An inside look at a $2,200 pair of custom headphones
The Ultimate Ears Live in-ear monitors use hearing aid tech for super-precise sound.
Normal earbuds have just one, sometimes two speakers on each side. But those micromachines must handle a wide range of sounds, from Mariah Carey’s high register to Barry White’s silky bass, so they struggle to faithfully reproduce all the right acoustic details. The $2,200 Ultimate Ears Live headphones are different. Each in-ear unit contains eight speakers, and each of those is tuned to a specific part of the audio spectrum. Built for professional musicians who play massive stages, the buds produce a rich, true depiction of the tunes. This is what makes them sing.
1. Vibrating metal
Seven of the speakers rely on a filament called a balanced armature, a type of tech common in hearing aids; metal vibrates between a pair of magnets to generate sound. Two armatures ring the low tones (like for a bass), four do the mids (think: guitars), and one hits the highs (e.g., cymbals).
2. Moving membrane
A magnet inside a rounded metal enclosure causes a 0.2-inch-diameter diaphragm to pulse, displacing air and pushing audio toward your ears.
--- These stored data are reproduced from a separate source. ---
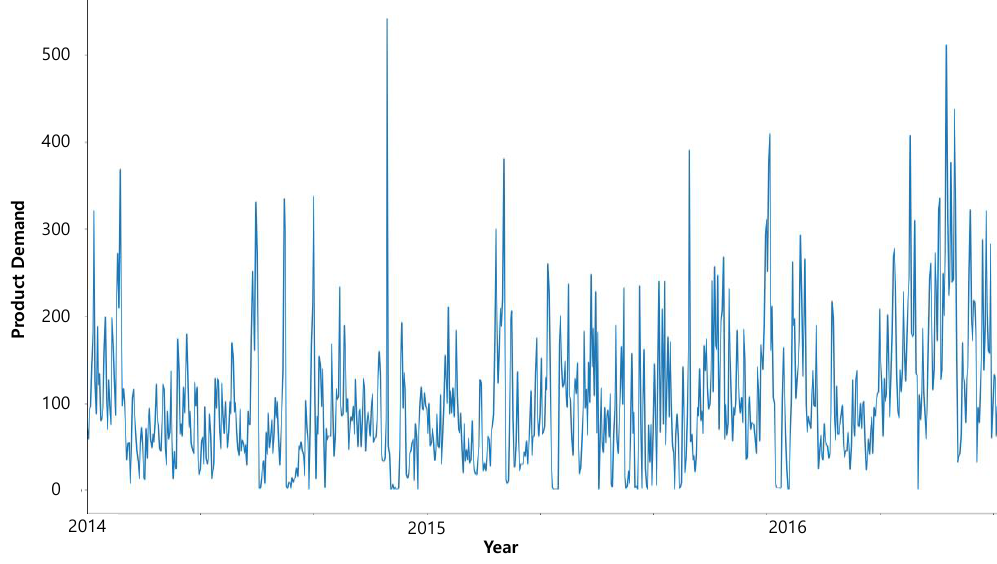
Figure 3. Time-series graph of daily product demand .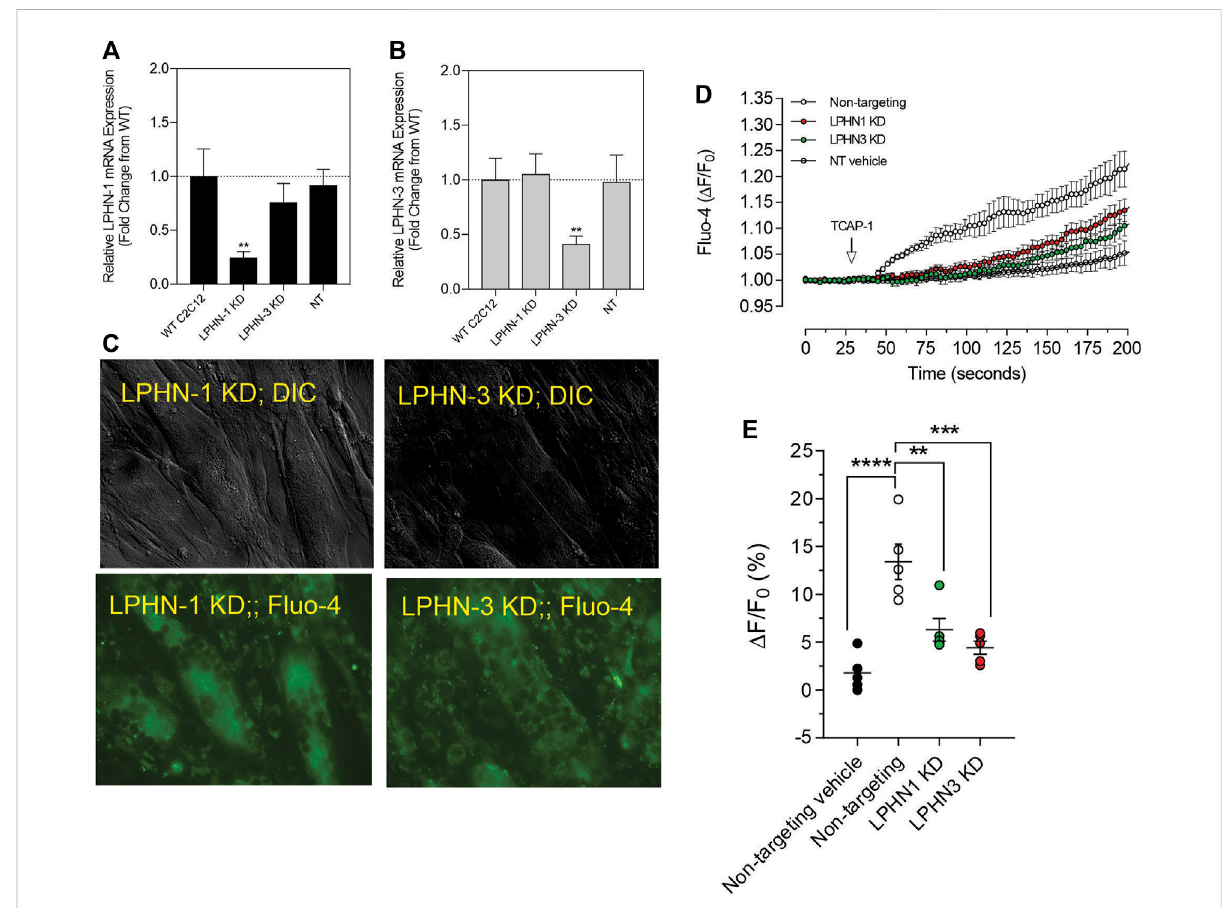
FIGURE 10 siRNAknockdownofLPHN-1and-3inC2C12cells. (A) .CellstransfectedwiththeLPHN-1-targettingsiRNAsshowedasigni fi cantreduction( p < 0.01) inLPHN-1 mRNA expression. (B) . Cellstransfected withthe LPHN-3 targeting mRNA signi fi cantly( p < 0.01)reducedLPHN-3mRNA expression. (C) . Cells treated with either siRNAs showed normal morphology. (D) . Changes in Ca 2+ accumulation in cells transfected with either LPHN-1 or -3 siRNA oligonucleotides. (E) . Quanti fi cation of the data shown in “ D ” at 200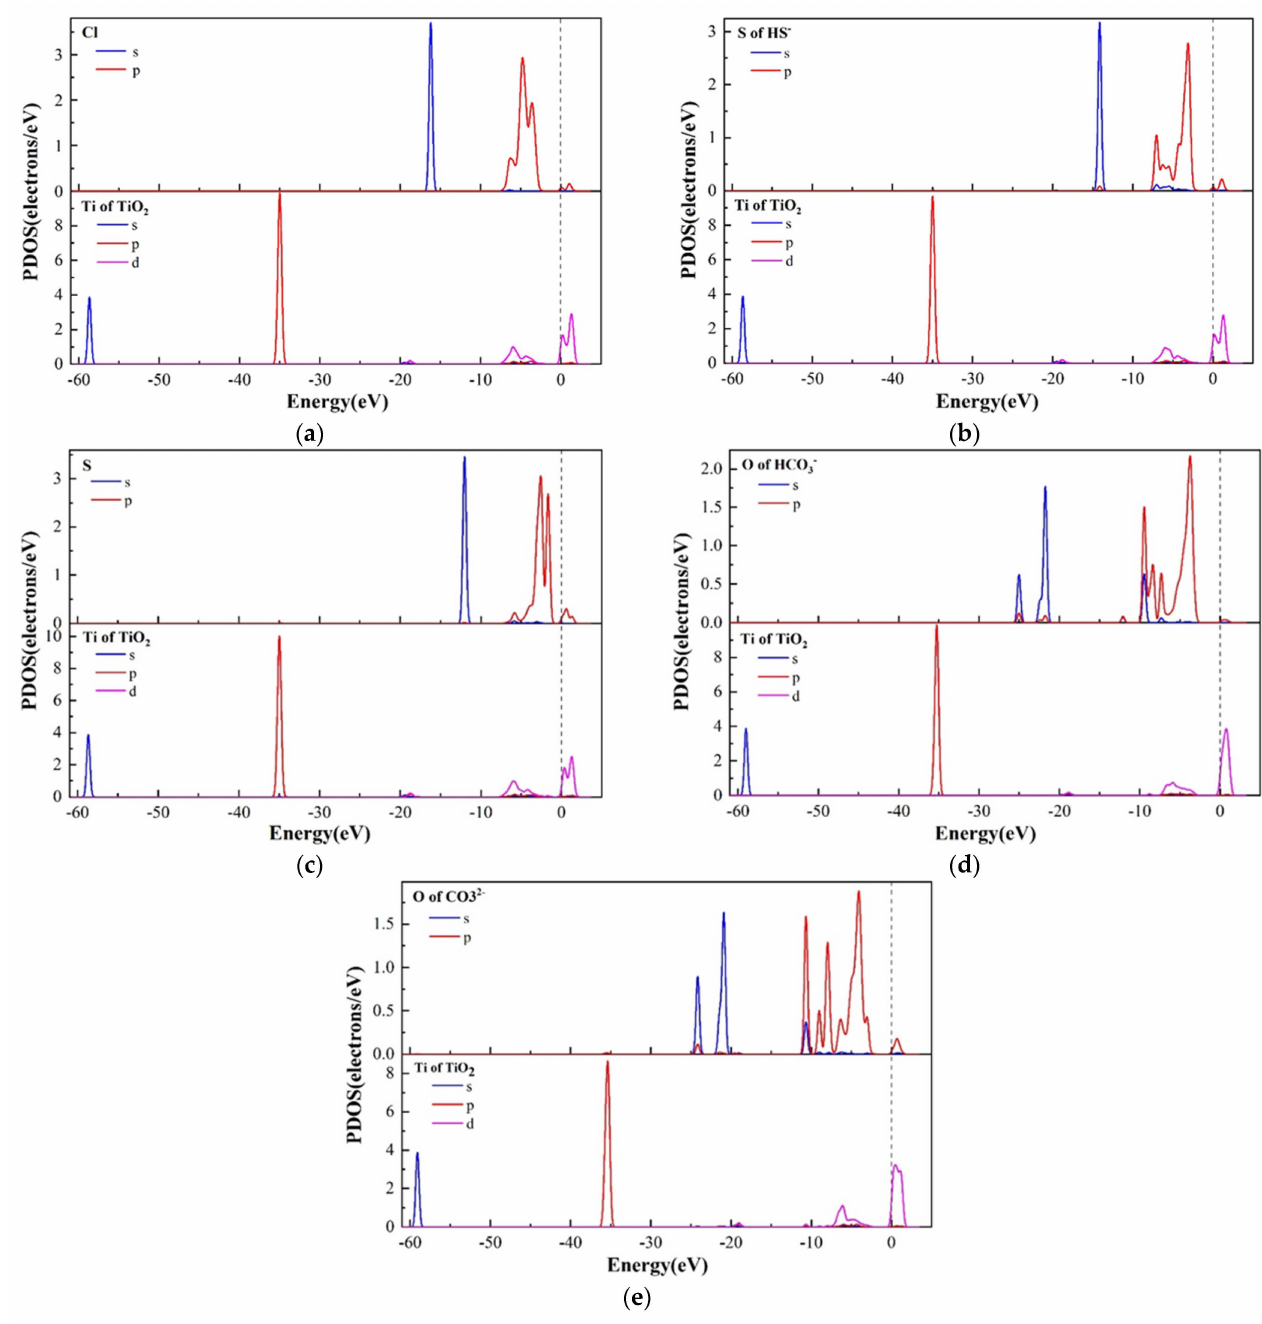
Figure 5. PDOS curves of corrosive species adsorbed on the bridge position of the TiO 2 (110) surface (note: the valence electrons of Cl, S, O and Ti are 3S 2 3P 5 , 3S 2 3P 4 , 2S 2 2P 4 and 3p 6 3d 2 4s 2 , respectively): ( a ) Cl − ; ( b ) HS − ; ( c ) S 2 − ; ( d ) HCO 3 − ; ( e ) CO 32 −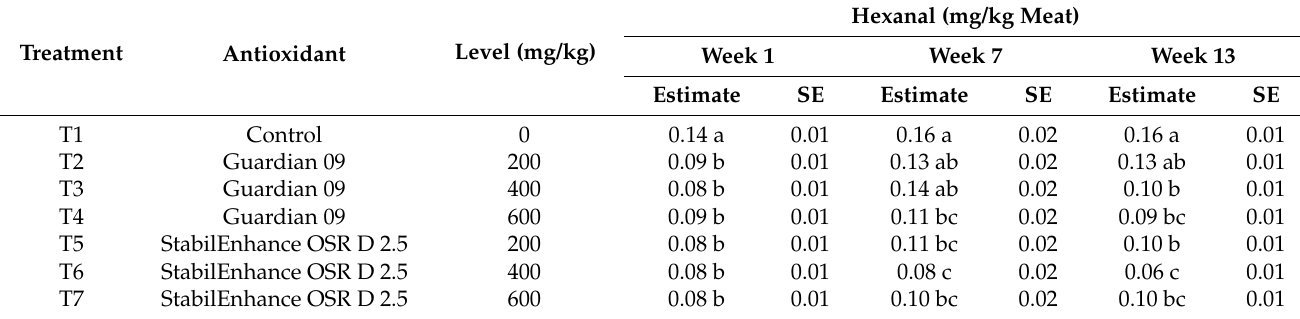
Table 1. Hexanal content (mg/kg meat) in cured deli turkey. Estimate indicates the mean hexanal content for triplicate determinations. Means with different letters within each week indicate significant difference ( p ≤ 0.05) between treatments.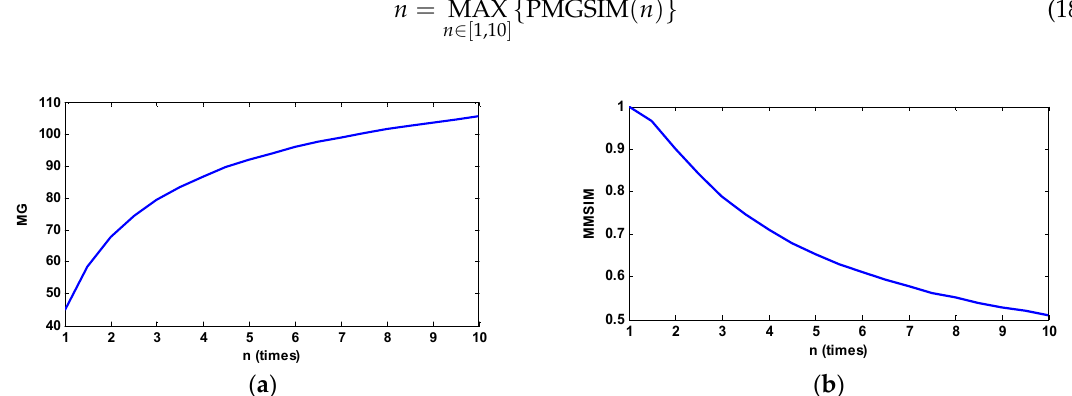
Figure 5. The relationships between the two measures and n . ( a ) MG of the enhanced image with different n values; ( b ) MMSIM of the enhanced image with different n values .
This eighth speaker produces sound at the lower end of the spectrum, adding a visceral bass thump that you feel more than hear.
3. Bespoke ear fit
Tubes made of medical-grade PVC funnel sound from each of the speakers into one channel. To get a perfect fit, Ultimate Ears molds the housing to match a model of your ear canal. That snug connection offers the same external sound reduction as industrial-strength earplugs.